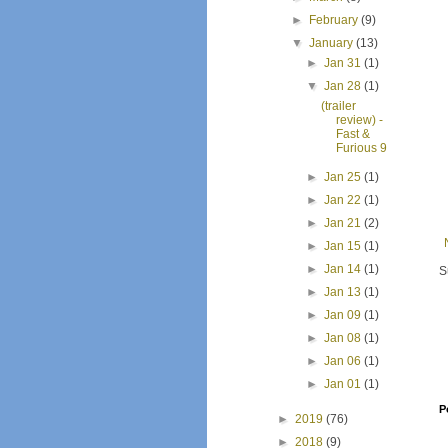
►
February
(9)
▼
January
(13)
►
Jan 31
(1)
▼
Jan 28
(1)
(trailer
review) -
Fast &
Furious 9
►
Jan 25
(1)
►
Jan 22
(1)
►
Jan 21
(2)
►
Jan 15
(1)
►
Jan 14
(1)
S
►
Jan 13
(1)
►
Jan 09
(1)
►
Jan 08
(1)
►
Jan 06
(1)
►
Jan 01
(1)
P
►
2019
(76)
►
2018
(9)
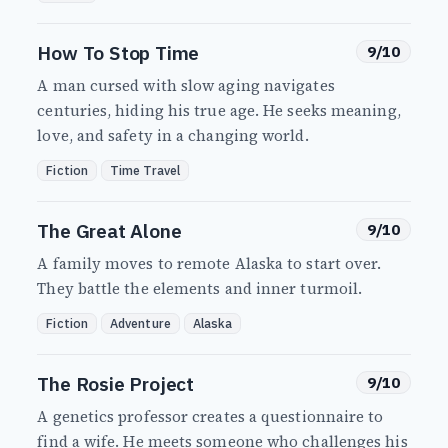
How To Stop Time
9/10
A man cursed with slow aging navigates
centuries, hiding his true age. He seeks meaning,
love, and safety in a changing world.
Fiction
Time Travel
The Great Alone
9/10
A family moves to remote Alaska to start over.
They battle the elements and inner turmoil.
Fiction
Adventure
Alaska
The Rosie Project
9/10
A genetics professor creates a questionnaire to
find a wife. He meets someone who challenges his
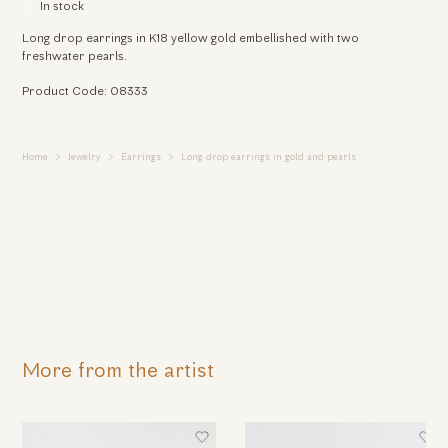
In stock
Long drop earrings in K18 yellow gold embellished with two
freshwater pearls.
Product Code: 08333
Home
Jewelry
Earrings
Long drop earrings in gold and pearls
More from the artist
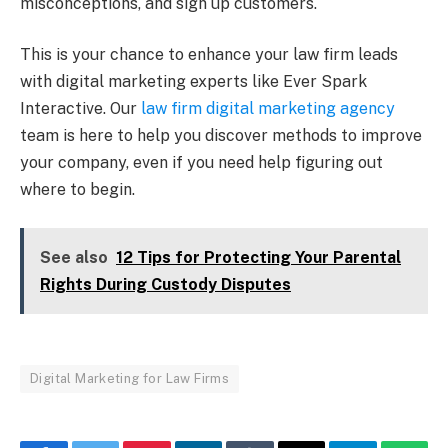
misconceptions, and sign up customers.
This is your chance to enhance your law firm leads
with digital marketing experts like Ever Spark
Interactive. Our
law firm digital marketing agency
team is here to help you discover methods to improve
your company, even if you need help figuring out
where to begin.
See also
12 Tips for Protecting Your Parental
Rights During Custody Disputes
Digital Marketing for Law Firms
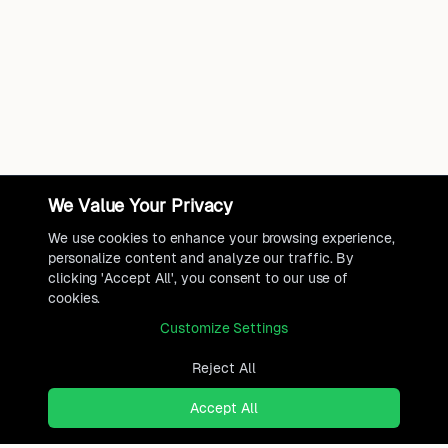
We Value Your Privacy
We use cookies to enhance your browsing experience,
personalize content and analyze our traffic. By
clicking 'Accept All', you consent to our use of
cookies.
Customize Settings
Reject All
Accept All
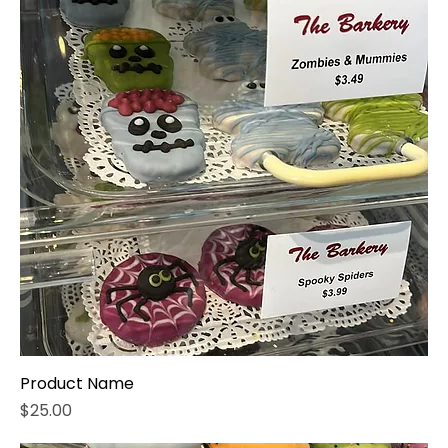
Product Name
Price
$25.00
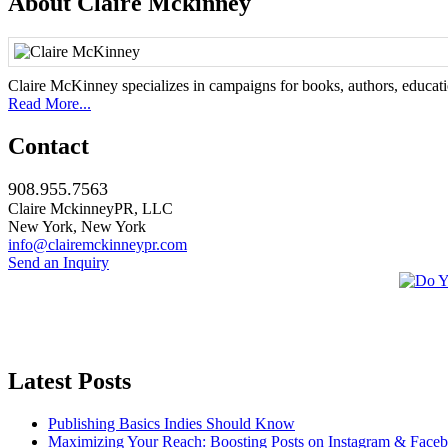
About Claire Mckinney
Claire McKinney specializes in campaigns for books, authors, education
Read More...
Contact
908.955.7563
Claire MckinneyPR, LLC
New York, New York
info@clairemckinneypr.com
Send an Inquiry
Latest Posts
Publishing Basics Indies Should Know
Maximizing Your Reach: Boosting Posts on Instagram & Face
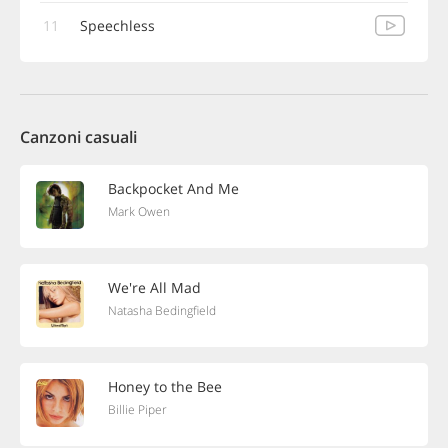
11
Speechless
Canzoni casuali
Backpocket And Me
Mark Owen
We're All Mad
Natasha Bedingfield
Honey to the Bee
Billie Piper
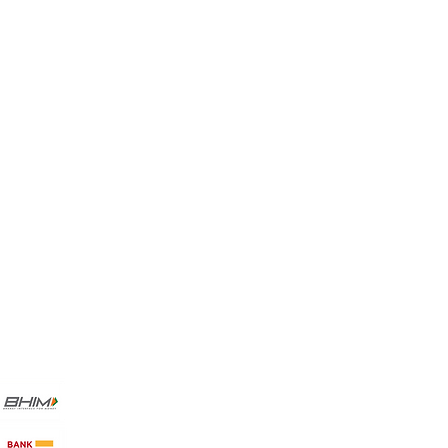
My Choice
Favorites
My Orders
Payment Methods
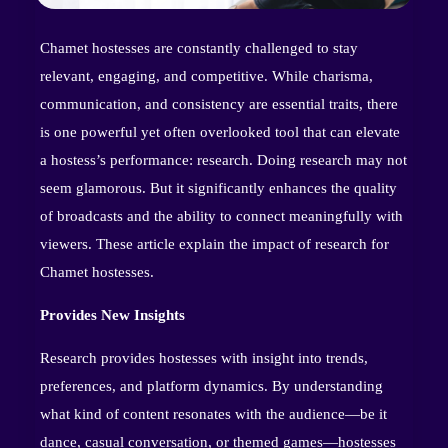
Chamet hostesses are constantly challenged to stay
relevant, engaging, and competitive. While charisma,
communication, and consistency are essential traits, there
is one powerful yet often overlooked tool that can elevate
a hostess’s performance: research. Doing research may not
seem glamorous. But it significantly enhances the quality
of broadcasts and the ability to connect meaningfully with
viewers. These article explain the impact of research for
Chamet hostesses.
Provides New Insights
Research provides hostesses with insight into trends,
preferences, and platform dynamics. By understanding
what kind of content resonates with the audience—be it
dance, casual conversation, or themed games—hostesses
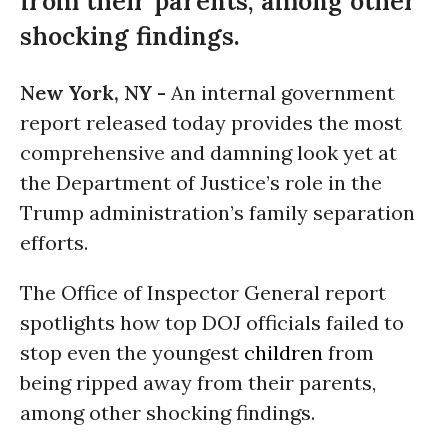
from their parents, among other
shocking findings.
New York, NY -
An internal government
report released today provides the most
comprehensive and damning look yet at
the Department of Justice’s role in the
Trump administration’s family separation
efforts.
The Office of Inspector General report
spotlights how top DOJ officials failed to
stop even the youngest
children
from
being ripped away from their parents,
among other shocking findings.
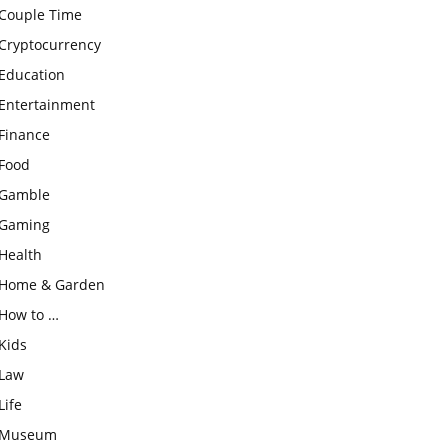
Couple Time
Cryptocurrency
Education
Entertainment
Finance
Food
Gamble
Gaming
Health
Home & Garden
How to …
Kids
Law
Life
Museum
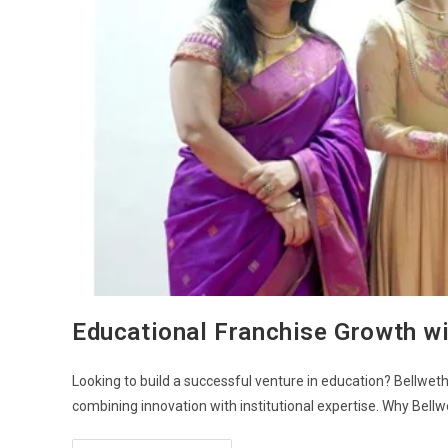
Educational Franchise Growth wi
Looking to build a successful venture in education? Bellwethe
combining innovation with institutional expertise. Why Bell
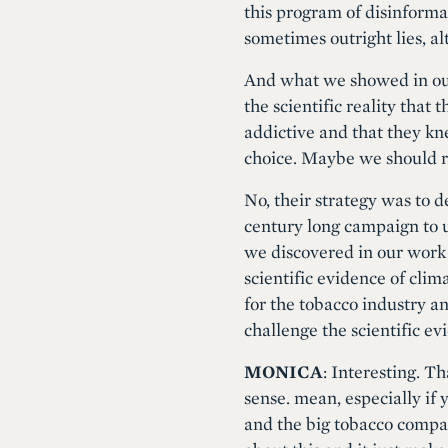
this program of disinforma
sometimes outright lies, al
And what we showed in our
the scientific reality that
addictive and that they kne
choice. Maybe we should r
No, their strategy was to d
century long campaign to u
we discovered in our work
scientific evidence of cli
for the tobacco industry a
challenge the scientific 
MONICA
: Interesting. T
sense. mean, especially if 
and the big tobacco compan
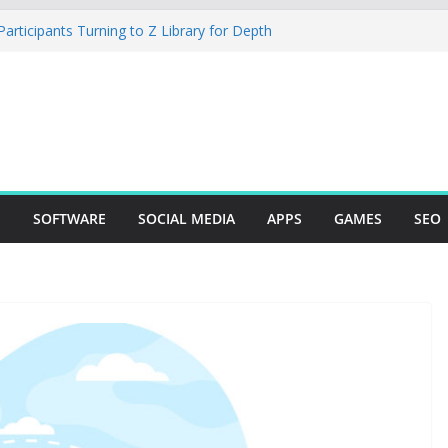
rticipants Turning to Z Library for Depth
r Mobile App Needs a Dev Shop or a
ng Team
tudio Desktop Review: Powerful Free Local
ows and Mac Creators
Build with Agents, Fields, and Actions
ERP Logic
: The Essential Tool for Modern Vehicle
S
SOFTWARE
SOCIAL MEDIA
APPS
GAMES
SEO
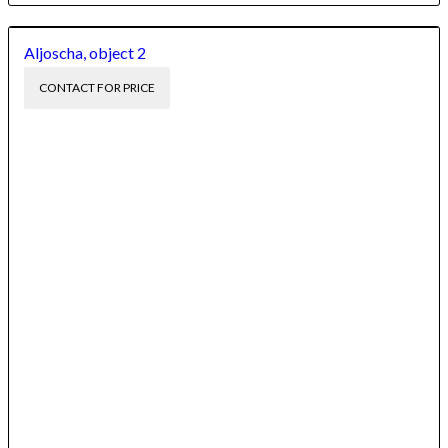
Aljoscha, object 2
CONTACT FOR PRICE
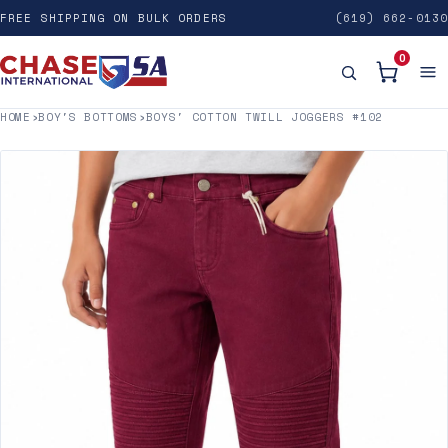
FREE SHIPPING ON BULK ORDERS
(619) 662-0130
0
HOME
›
BOY'S BOTTOMS
›
BOYS' COTTON TWILL JOGGERS #102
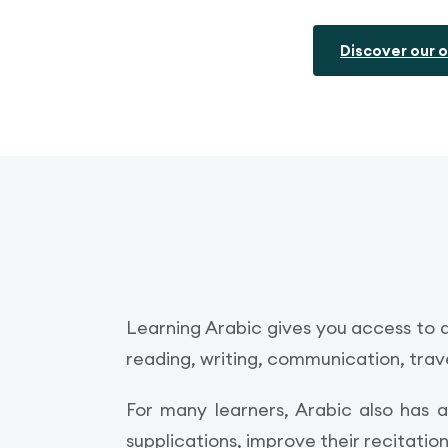
Discover our o
Learning Arabic gives you access to a
reading, writing, communication, trave
For many learners, Arabic also has 
supplications, improve their recitati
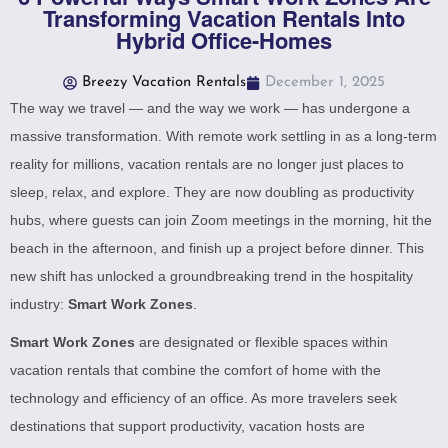
Transforming Vacation Rentals Into
Hybrid Office-Homes
Breezy Vacation Rentals
December 1, 2025
The way we travel — and the way we work — has undergone a
massive transformation. With remote work settling in as a long-term
reality for millions, vacation rentals are no longer just places to
sleep, relax, and explore. They are now doubling as productivity
hubs, where guests can join Zoom meetings in the morning, hit the
beach in the afternoon, and finish up a project before dinner. This
new shift has unlocked a groundbreaking trend in the hospitality
industry:
Smart Work Zones
.
Smart Work Zones
are designated or flexible spaces within
vacation rentals that combine the comfort of home with the
technology and efficiency of an office. As more travelers seek
destinations that support productivity, vacation hosts are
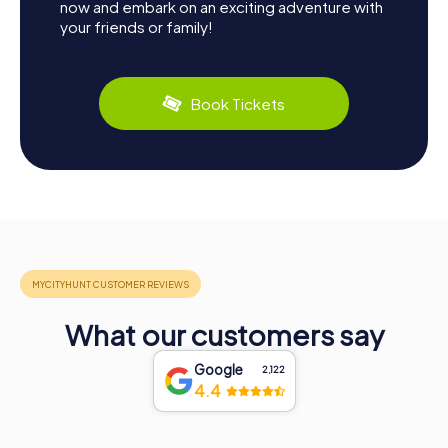
now and embark on an exciting adventure with
your friends or family!
Book Tickets
What our customers say
Google
2,122
4.4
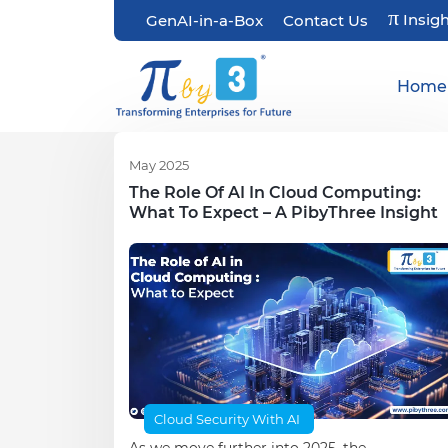
π
Insig
GenAI-in-a-Box
Contact Us
Home
May 2025
The Role Of AI In Cloud Computing:
What To Expect – A PibyThree Insight
Cloud Security With AI
As we move further into 2025, the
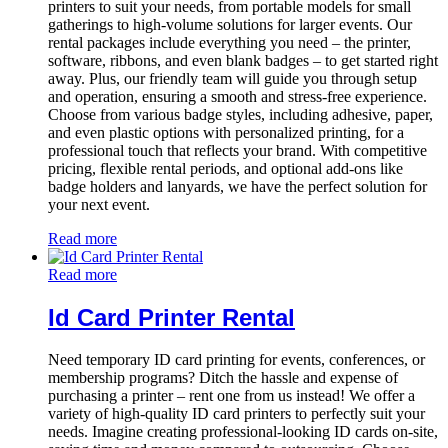
printers to suit your needs, from portable models for small
gatherings to high-volume solutions for larger events. Our
rental packages include everything you need – the printer,
software, ribbons, and even blank badges – to get started right
away. Plus, our friendly team will guide you through setup
and operation, ensuring a smooth and stress-free experience.
Choose from various badge styles, including adhesive, paper,
and even plastic options with personalized printing, for a
professional touch that reflects your brand. With competitive
pricing, flexible rental periods, and optional add-ons like
badge holders and lanyards, we have the perfect solution for
your next event.
Read more
Read more
Id Card Printer Rental
Need temporary ID card printing for events, conferences, or
membership programs? Ditch the hassle and expense of
purchasing a printer – rent one from us instead! We offer a
variety of high-quality ID card printers to perfectly suit your
needs. Imagine creating professional-looking ID cards on-site,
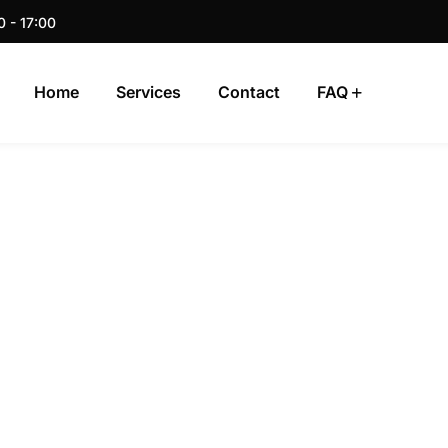
0 - 17:00
Home
Services
Contact
FAQ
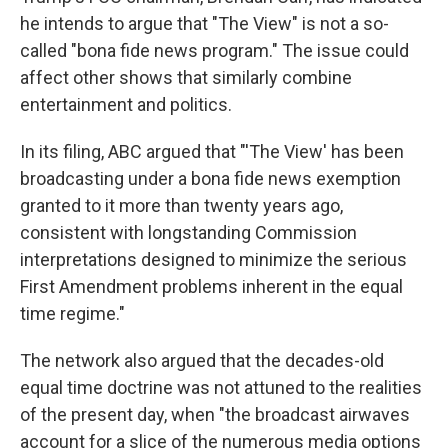
he intends to argue that "The View" is not a so-
called "bona fide news program." The issue could
affect other shows that similarly combine
entertainment and politics.
In its filing, ABC argued that "'The View' has been
broadcasting under a bona fide news exemption
granted to it more than twenty years ago,
consistent with longstanding Commission
interpretations designed to minimize the serious
First Amendment problems inherent in the equal
time regime."
The network also argued that the decades-old
equal time doctrine was not attuned to the realities
of the present day, when "the broadcast airwaves
account for a slice of the numerous media options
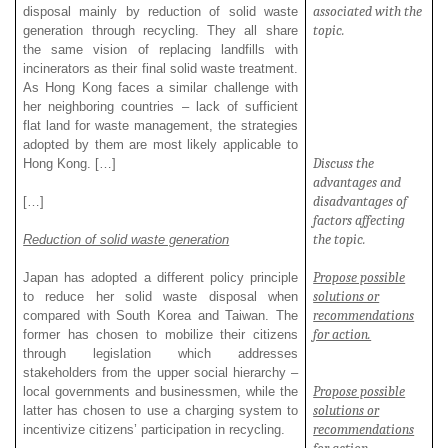
associated with the
disposal mainly by reduction of solid waste
topic.
generation through recycling. They all share
the same vision of replacing landfills with
incinerators as their final solid waste treatment.
As Hong Kong faces a similar challenge with
her neighboring countries – lack of sufficient
flat land for waste management, the strategies
adopted by them are most likely applicable to
Discuss the
Hong Kong. […]
advantages and
disadvantages of
[…]
factors affecting
the topic.
Reduction of solid waste generation
Propose possible
Japan has adopted a different policy principle
solutions or
to reduce her solid waste disposal when
recommendations
compared with South Korea and Taiwan. The
for action.
former has chosen to mobilize their citizens
through legislation which addresses
stakeholders from the upper social hierarchy –
Propose possible
local governments and businessmen, while the
solutions or
latter has chosen to use a charging system to
recommendations
incentivize citizens’ participation in recycling.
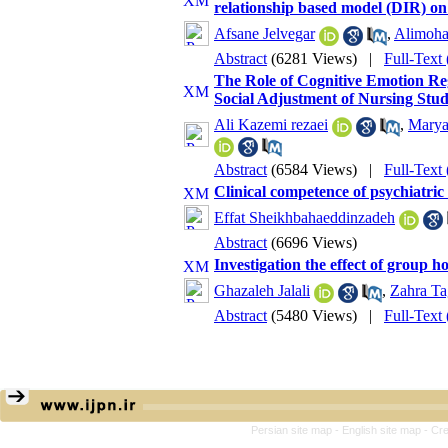
relationship based model (DIR) on s
Afsane Jelvegar
,
Alimoh
Abstract
(6281 Views)
|
Full-Text
The Role of Cognitive Emotion Reg
Social Adjustment of Nursing Stud
Ali Kazemi rezaei
,
Mary
Abstract
(6584 Views)
|
Full-Text
Clinical competence of psychiatric
Effat Sheikhbahaeddinzadeh
Abstract
(6696 Views)
Investigation the effect of group ho
Ghazaleh Jalali
,
Zahra Ta
Abstract
(5480 Views)
|
Full-Text
Persian site map -
English site map
- Cr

───

Could you please return each line of the material exactly, dropping the pictures?

►
February
(9)
▼
January
(13)
►
Jan 31
(1)
▼
Jan 28
(1)
(trailer
review) -
Fast &
Furious 9
►
Jan 25
(1)
►
Jan 22
(1)
►
Jan 21
(2)
►
Jan 15
(1)
►
Jan 14
(1)
S
►
Jan 13
(1)
►
Jan 09
(1)
►
Jan 08
(1)
►
Jan 06
(1)
►
Jan 01
(1)
P
►
2019
(76)
►
2018
(9)
How To Stop Time
9/10
A man cursed with slow aging navigates
centuries, hiding his true age. He seeks meaning,
love, and safety in a changing world.
Fiction
Time Travel
The Great Alone
9/10
A family moves to remote Alaska to start over.
They battle the elements and inner turmoil.
Fiction
Adventure
Alaska
The Rosie Project
9/10
A genetics professor creates a questionnaire to
find a wife. He meets someone who challenges his
In stock
Long drop earrings in K18 yellow gold embellished with two
freshwater pearls.
Product Code: 08333
Home
Jewelry
Earrings
Long drop earrings in gold and pearls
More from the artist
misconceptions, and sign up customers.
This is your chance to enhance your law firm leads
with digital marketing experts like Ever Spark
Interactive. Our
law firm digital marketing agency
team is here to help you discover methods to improve
your company, even if you need help figuring out
where to begin.
See also
12 Tips for Protecting Your Parental
Rights During Custody Disputes
Digital Marketing for Law Firms
We Value Your Privacy
We use cookies to enhance your browsing experience,
personalize content and analyze our traffic. By
clicking 'Accept All', you consent to our use of
cookies.
Customize Settings
Reject All
Accept All
Product Name
Price
$25.00
About Claire Mckinney
Claire McKinney specializes in campaigns for books, authors, education
Read More...
Contact
908.955.7563
Claire MckinneyPR, LLC
New York, New York
info@clairemckinneypr.com
Send an Inquiry
Latest Posts
Publishing Basics Indies Should Know
Maximizing Your Reach: Boosting Posts on Instagram & Face
11
Speechless
Canzoni casuali
Backpocket And Me
Mark Owen
We're All Mad
Natasha Bedingfield
Honey to the Bee
Billie Piper
My Choice
Favorites
My Orders
Payment Methods
Chamet hostesses are constantly challenged to stay
relevant, engaging, and competitive. While charisma,
communication, and consistency are essential traits, there
is one powerful yet often overlooked tool that can elevate
a hostess’s performance: research. Doing research may not
seem glamorous. But it significantly enhances the quality
of broadcasts and the ability to connect meaningfully with
viewers. These article explain the impact of research for
Chamet hostesses.
Provides New Insights
Research provides hostesses with insight into trends,
preferences, and platform dynamics. By understanding
what kind of content resonates with the audience—be it
dance, casual conversation, or themed games—hostesses
from their parents, among other
shocking findings.
New York, NY -
An internal government
report released today provides the most
comprehensive and damning look yet at
the Department of Justice’s role in the
Trump administration’s family separation
efforts.
The Office of Inspector General report
spotlights how top DOJ officials failed to
stop even the youngest
children
from
being ripped away from their parents,
among other shocking findings.
Couple Time
Cryptocurrency
Education
Entertainment
Finance
Food
Gamble
Gaming
Health
Home & Garden
How to …
Kids
Law
Life
Museum
Educational Franchise Growth wi
Looking to build a successful venture in education? Bellwethe
combining innovation with institutional expertise. Why Bell
this program of disinforma
sometimes outright lies, al
And what we showed in our
the scientific reality that
addictive and that they kne
choice. Maybe we should r
No, their strategy was to d
century long campaign to u
we discovered in our work
scientific evidence of cli
for the tobacco industry a
challenge the scientific 
MONICA
: Interesting. T
sense. mean, especially if 
and the big tobacco compan
rticipants Turning to Z Library for Depth
r Mobile App Needs a Dev Shop or a
ng Team
tudio Desktop Review: Powerful Free Local
ows and Mac Creators
Build with Agents, Fields, and Actions
ERP Logic
: The Essential Tool for Modern Vehicle
S
SOFTWARE
SOCIAL MEDIA
APPS
GAMES
SEO
Aljoscha, object 2
CONTACT FOR PRICE
FREE SHIPPING ON BULK ORDERS
(619) 662-0130
0
HOME
›
BOY'S BOTTOMS
›
BOYS' COTTON TWILL JOGGERS #102
Discover our o
Learning Arabic gives you access to a
reading, writing, communication, trave
For many learners, Arabic also has 
supplications, improve their recitati
Transforming Vacation Rentals Into
Hybrid Office-Homes
Breezy Vacation Rentals
December 1, 2025
The way we travel — and the way we work — has undergone a
massive transformation. With remote work settling in as a long-term
reality for millions, vacation rentals are no longer just places to
sleep, relax, and explore. They are now doubling as productivity
hubs, where guests can join Zoom meetings in the morning, hit the
beach in the afternoon, and finish up a project before dinner. This
new shift has unlocked a groundbreaking trend in the hospitality
industry:
Smart Work Zones
.
Smart Work Zones
are designated or flexible spaces within
vacation rentals that combine the comfort of home with the
technology and efficiency of an office. As more travelers seek
destinations that support productivity, vacation hosts are
now and embark on an exciting adventure with
your friends or family!
Book Tickets
What our customers say
Google
2,122
4.4
π
Insig
GenAI-in-a-Box
Contact Us
Home
May 2025
The Role Of AI In Cloud Computing:
What To Expect – A PibyThree Insight
Cloud Security With AI
As we move further into 2025, the
printers to suit your needs, from portable models for small
gatherings to high-volume solutions for larger events. Our
rental packages include everything you need – the printer,
software, ribbons, and even blank badges – to get started right
away. Plus, our friendly team will guide you through setup
and operation, ensuring a smooth and stress-free experience.
Choose from various badge styles, including adhesive, paper,
and even plastic options with personalized printing, for a
professional touch that reflects your brand. With competitive
pricing, flexible rental periods, and optional add-ons like
badge holders and lanyards, we have the perfect solution for
your next event.
Read more
Read more
Id Card Printer Rental
Need temporary ID card printing for events, conferences, or
membership programs? Ditch the hassle and expense of
purchasing a printer – rent one from us instead! We offer a
variety of high-quality ID card printers to perfectly suit your
needs. Imagine creating professional-looking ID cards on-site,
0 - 17:00
Home
Services
Contact
FAQ
he intends to argue that "The View" is not a so-
called "bona fide news program." The issue could
affect other shows that similarly combine
entertainment and politics.
In its filing, ABC argued that "'The View' has been
broadcasting under a bona fide news exemption
granted to it more than twenty years ago,
consistent with longstanding Commission
interpretations designed to minimize the serious
First Amendment problems inherent in the equal
time regime."
The network also argued that the decades-old
equal time doctrine was not attuned to the realities
of the present day, when "the broadcast airwaves
account for a slice of the numerous media options
associated with the
disposal mainly by reduction of solid waste
topic.
generation through recycling. They all share
the same vision of replacing landfills with
incinerators as their final solid waste treatment.
As Hong Kong faces a similar challenge with
her neighboring countries – lack of sufficient
flat land for waste management, the strategies
adopted by them are most likely applicable to
Discuss the
Hong Kong. […]
advantages and
disadvantages of
[…]
factors affecting
the topic.
Reduction of solid waste generation
Propose possible
Japan has adopted a different policy principle
solutions or
to reduce her solid waste disposal when
recommendations
compared with South Korea and Taiwan. The
for action.
former has chosen to mobilize their citizens
through legislation which addresses
stakeholders from the upper social hierarchy –
Propose possible
local governments and businessmen, while the
solutions or
latter has chosen to use a charging system to
recommendations
incentivize citizens’ participation in recycling.
relationship based model (DIR) on s
Afsane Jelvegar
,
Alimoh
Abstract
(6281 Views)
|
Full-Text
The Role of Cognitive Emotion Reg
Social Adjustment of Nursing Stud
Ali Kazemi rezaei
,
Mary
Abstract
(6584 Views)
|
Full-Text
Clinical competence of psychiatric
Effat Sheikhbahaeddinzadeh
Abstract
(6696 Views)
Investigation the effect of group ho
Ghazaleh Jalali
,
Zahra Ta
Abstract
(5480 Views)
|
Full-Text
Persian site map -
English site map
- Cr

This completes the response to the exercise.